Di bidang pendidikan, pemikiran, intelektualisme, dan riset melalui Tasyawirul Afkar, NW, dan Syubbanul Wathan, turut serta dihancurkan. Cara yang digunakan adalah politik pecah-belah. Misalnya, dikembangkan pemikiran keagamaan berbahaya ala Wahabi lewat antek-anteknya di Indonesia yang melihat persoalan hitam-putih.
Artinya, pemikiran keagamaan yang tidak sesuai Islam modern (Wahabi)—seperti tradisionalisme NU—wajib dihanguskan dari muka bumi. Jika perlu, cara kekerasan sistematis dipergunakan menghabisi NU. Sengaja, kalangan tradisional didesain sistematis agar tidak pandai dan tidak tahu banyak informasi. Semakin cerdas kalangan tradisionalis semakin gencar serangan terhadap kolonialisme dan ajaran Wahabi ala Islam modern.
Maarif dan Pondok Pesantren (Nahdlatul Wathan) sebagai instrumen pendidikan Nahdliyin turut dilemahkan, yakni, melalui ordonansi guru. Aturan yang memiliterisasi kurikulum pendidikan di Indonesia dan terus diawasi pemerintah. Itu sebagai syarat agar pemerintah (Depertemen Pendidikan Nasional) bersedia memberikan bantuan dana untuk kemajuan pendidikan NU. Namun, militerisasi pendidikan ditolak karena salah satu skenario penjajahan.

*TUGAS ANDA*. Tulis lanjutan teks sumber tentang pelemahan pendidikan NU, dimulai tepat setelah kalimat terakhirnya. Entri di bawah ini tidak diperlukan.

*ENTRI YANG DISEDIAKAN*.
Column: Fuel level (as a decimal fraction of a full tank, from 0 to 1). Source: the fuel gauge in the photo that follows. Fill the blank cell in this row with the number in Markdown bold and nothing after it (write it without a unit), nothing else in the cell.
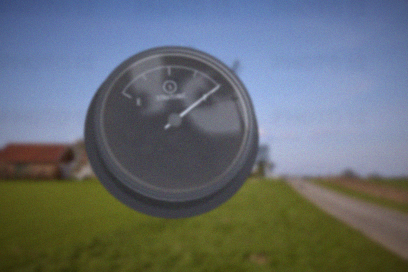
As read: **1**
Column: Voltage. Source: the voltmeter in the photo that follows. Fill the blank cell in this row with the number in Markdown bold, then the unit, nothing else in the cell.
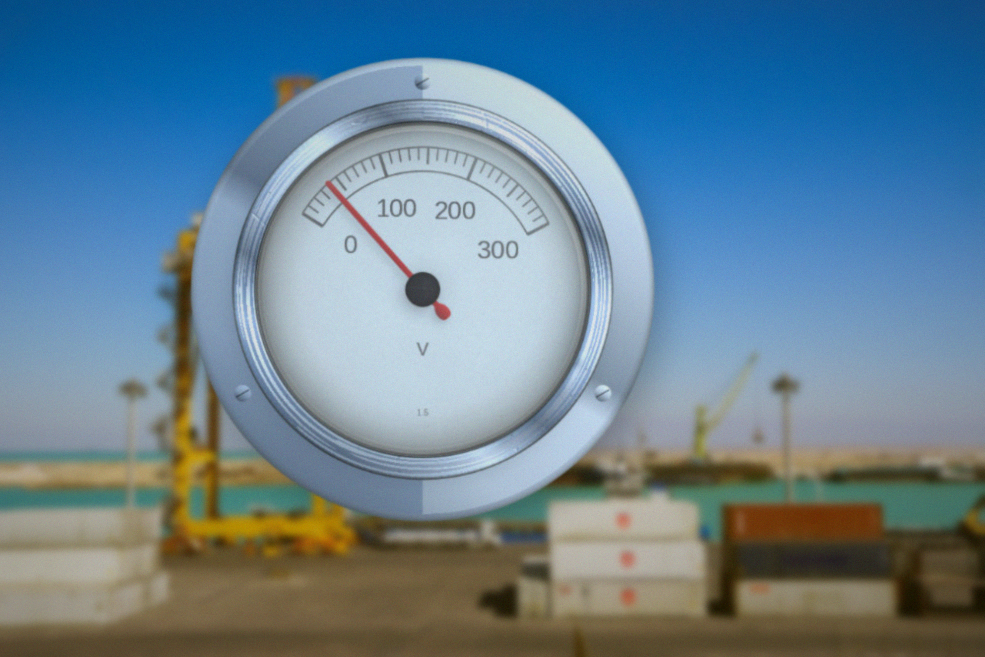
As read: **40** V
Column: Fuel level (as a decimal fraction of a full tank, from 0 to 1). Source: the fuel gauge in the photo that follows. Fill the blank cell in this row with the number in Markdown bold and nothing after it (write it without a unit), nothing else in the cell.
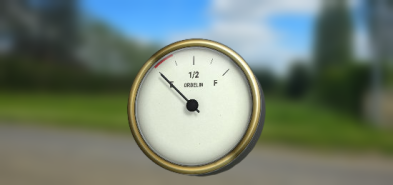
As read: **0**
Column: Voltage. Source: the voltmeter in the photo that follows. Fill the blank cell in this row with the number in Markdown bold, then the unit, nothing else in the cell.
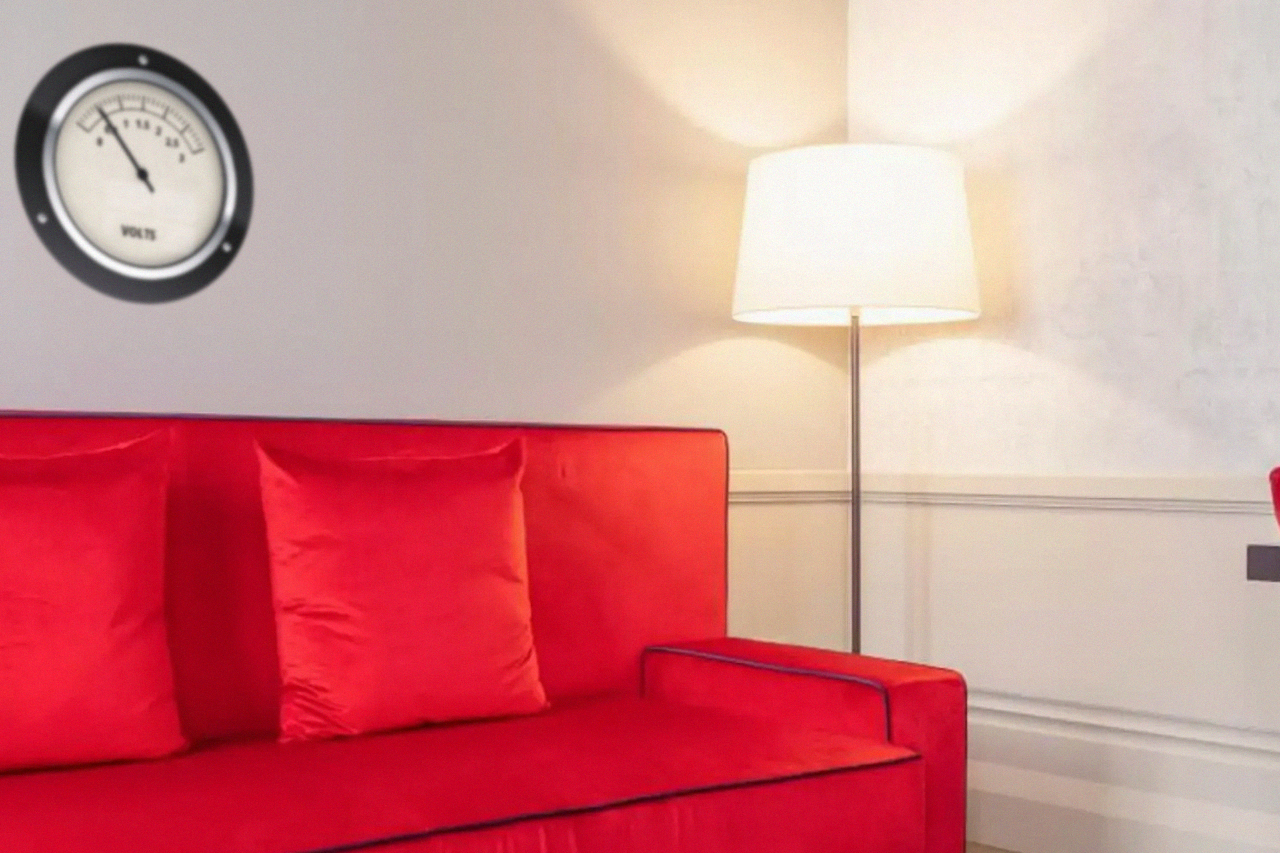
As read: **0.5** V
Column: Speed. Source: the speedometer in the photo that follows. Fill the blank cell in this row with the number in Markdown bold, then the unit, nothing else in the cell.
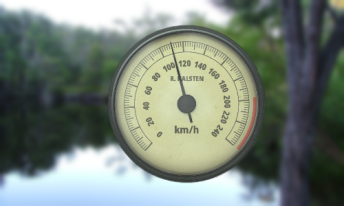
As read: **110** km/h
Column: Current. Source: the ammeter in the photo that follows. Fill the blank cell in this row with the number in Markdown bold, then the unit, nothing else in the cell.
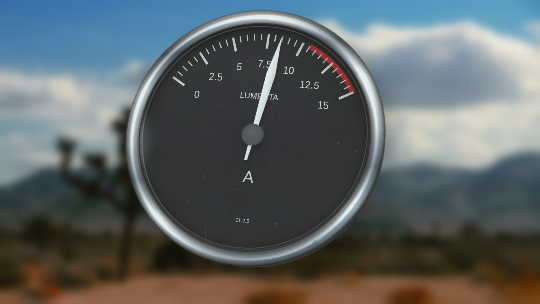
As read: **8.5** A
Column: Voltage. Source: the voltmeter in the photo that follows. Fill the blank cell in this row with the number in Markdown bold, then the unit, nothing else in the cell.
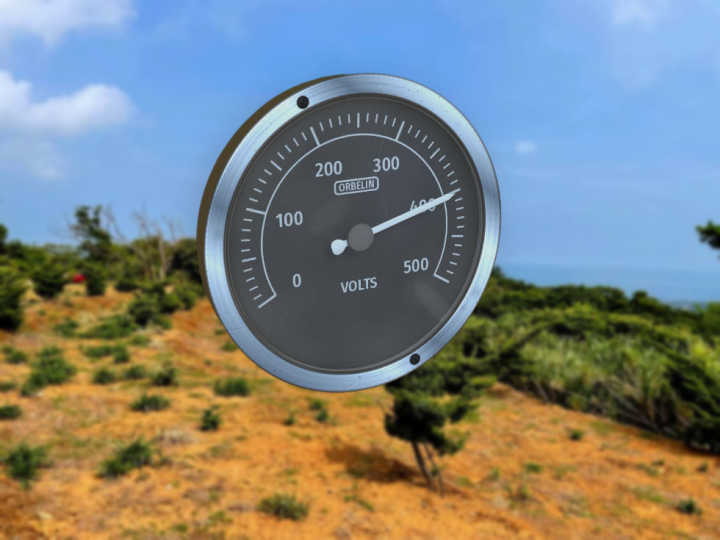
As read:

*JAWABAN TERTULIS*.
Pada dimensi militer, NU juga dihancurkan melaui politik modernisasi. Suatu aturan modern yang mensyarakatkan tentara harus berijazah sebagai syarat rasional aturan modern. Padahal, tentara-tentara NU yang terlibat dalam perang kemerdekaan dan penyelamatan bangsa (Barisan Ansor Serbaguna/Banser, dan sebagainya) saat kerusuhan, tidak punya ijazah. Mereka kebanyakan mengenyam pendidikan di pesantren yang tidak mengeluarkan ijazah versi resmi penguasa.
Dimensi politik NU turut dihancurkan. Dilakukan melalui deideologisasi dan defungsionalisasi partai politik yang berujung pada fusi (penyatuan) partai politik pada 1973. Sehingga, NU tidak punya alat partai politik yang bisa menyalurkan dan mewujudkan tujuan mayoritas rakyat Indonesia yang tertindas (penduduk Indonesia yang mayoritas tradisionalis).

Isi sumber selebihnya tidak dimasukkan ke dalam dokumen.